Unfortunately for us, the names of the women in this stunning portrait from the Library of Congress have been lost to history.
Women vote for the first time after the passage of the 19th Amendment
“Finally, on August 26, 1920, after 72 years of American women’s steadily growing demand for their political rights, the right to vote was extended to women in the U.S. Constitution.”
Look at the faces of the women in this photo. How do you think they feel about earning this right after all that time?
A shocking crime: Women in Chicago being arrested for wearing one-piece bathing suits, without the required leg coverings
Are these people dancing? Look closely again at this picture from 1920 and you’ll see the man in the front is trying to get the woman into the police van while the woman toward the back is trying to grip the door frame.

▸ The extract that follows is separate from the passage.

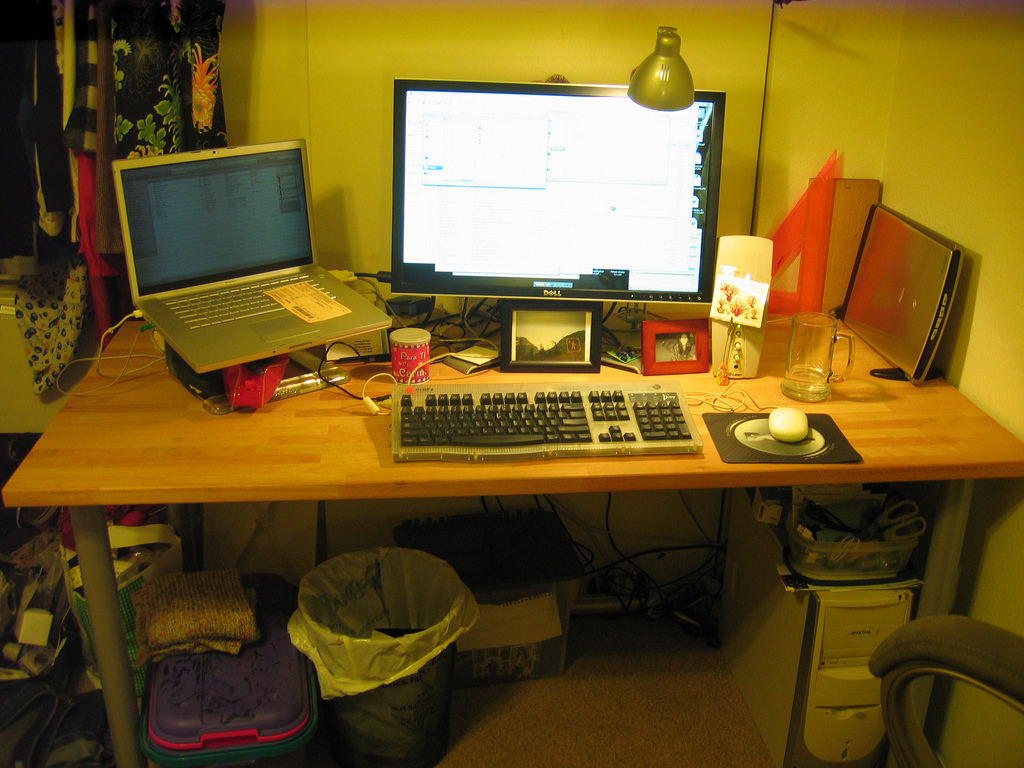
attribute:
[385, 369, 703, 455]
keyboard — silver, black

Why do you think the people of this time thought the women should go to jail? How does what they’re wearing compare to how people dress at the beach today?
Women fire fighters directing a hose after the Japanese attack on Pearl Harbor
IMAGEQUEST: Three Lions / Hulton Archive Editorial / Getty Images / Universal Images Group
By World War II in the 1940s, it was more common than in previous eras for women to be doing jobs typically done by men, especially as the war went on and more and more men became soldiers. What other jobs did women begin to do more often during the second world war?
Protesters march at a 1971 women’s liberation rally
During the 1970s, women were inspired by the civil rights movement’s model of African Americans who banded together to question long-standing discriminations and widespread racist beliefs. They mounted organized protests against their own subordination as women in a movement that came to be known as women’s liberation.